*Exercise directions*
Copy out the text of all the material below, substituting "Availability" for every "Stock" and leaving everything else unchanged. Omit the pictures.

Start of Block

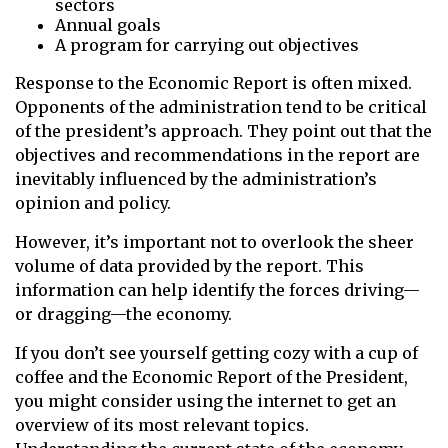
sectors
Annual goals
A program for carrying out objectives
Response to the Economic Report is often mixed.
Opponents of the administration tend to be critical
of the president’s approach. They point out that the
objectives and recommendations in the report are
inevitably influenced by the administration’s
opinion and policy.
However, it’s important not to overlook the sheer
volume of data provided by the report. This
information can help identify the forces driving—
or dragging—the economy.
If you don’t see yourself getting cozy with a cup of
coffee and the Economic Report of the President,
you might consider using the internet to get an
overview of its most relevant topics.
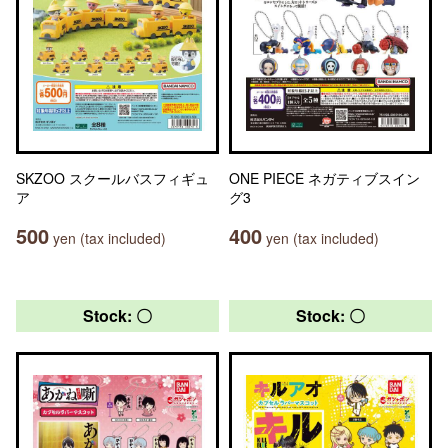
SKZOO スクールバスフィギュ
ONE PIECE ネガティブスイン
ア
グ3
500
400
yen (tax included)
yen (tax included)
Stock: 〇
Stock: 〇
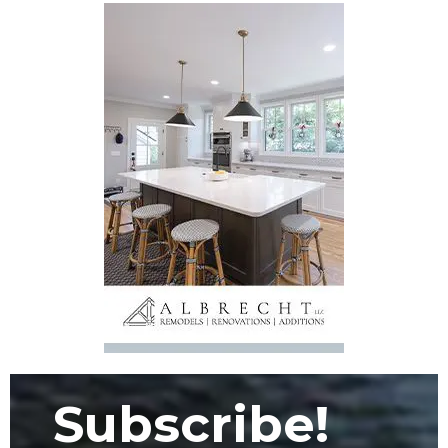
Subscribe!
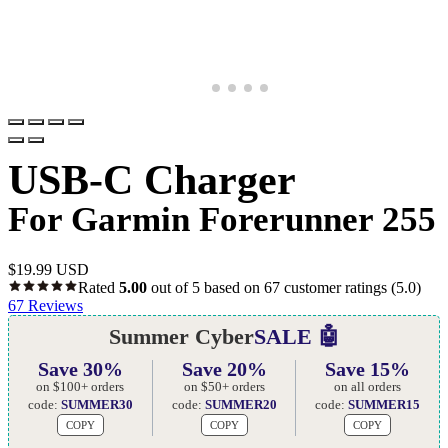
USB-C Charger
For Garmin Forerunner 255
$
19.99 USD
Rated
5.00
out of 5 based on
67
customer ratings
(5.0)
67
Reviews
Summer Cyber
SALE 🤖
Save 30%
Save 20%
Save 15%
on $100+ orders
on $50+ orders
on all orders
code:
SUMMER30
code:
SUMMER20
code:
SUMMER15
COPY
COPY
COPY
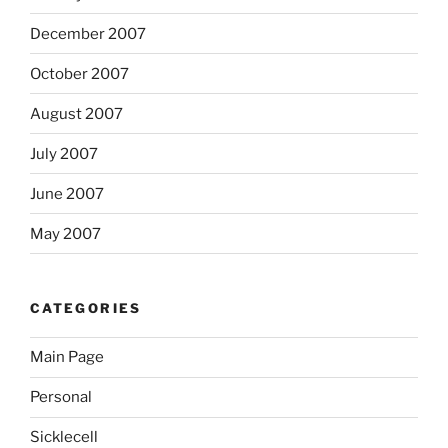
December 2007
October 2007
August 2007
July 2007
June 2007
May 2007
CATEGORIES
Main Page
Personal
Sicklecell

End of Block

*Answer for the task*
sectors
Annual goals
A program for carrying out objectives
Response to the Economic Report is often mixed.
Opponents of the administration tend to be critical
of the president’s approach. They point out that the
objectives and recommendations in the report are
inevitably influenced by the administration’s
opinion and policy.
However, it’s important not to overlook the sheer
volume of data provided by the report. This
information can help identify the forces driving—
or dragging—the economy.
If you don’t see yourself getting cozy with a cup of
coffee and the Economic Report of the President,
you might consider using the internet to get an
overview of its most relevant topics.
SKZOO スクールバスフィギュ
ONE PIECE ネガティブスイン
ア
グ3
500
400
yen (tax included)
yen (tax included)
Availability: 〇
Availability: 〇
Subscribe!
USB-C Charger
For Garmin Forerunner 255
$
19.99 USD
Rated
5.00
out of 5 based on
67
customer ratings
(5.0)
67
Reviews
Summer Cyber
SALE 🤖
Save 30%
Save 20%
Save 15%
on $100+ orders
on $50+ orders
on all orders
code:
SUMMER30
code:
SUMMER20
code:
SUMMER15
COPY
COPY
COPY
December 2007
October 2007
August 2007
July 2007
June 2007
May 2007
CATEGORIES
Main Page
Personal
Sicklecell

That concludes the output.